■ **STORED DATA**
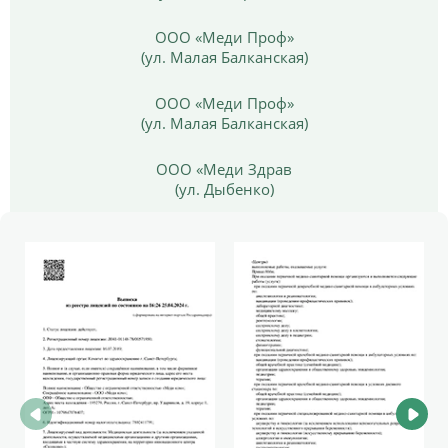
ООО «Меди Проф»
(ул. Малая Балканская)
ООО «Меди Проф»
(ул. Малая Балканская)
ООО «Меди Здрав
(ул. Дыбенко)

■ **WRITTEN TASK**
Copy the text lines from the records above word for word, leaving out the pictures.

■ **SOLUTION FOR THIS PROBLEM**
ООО «Меди Проф»
(ул. Малая Балканская)
ООО «Меди Проф»
(ул. Малая Балканская)
ООО «Меди Здрав
(ул. Дыбенко)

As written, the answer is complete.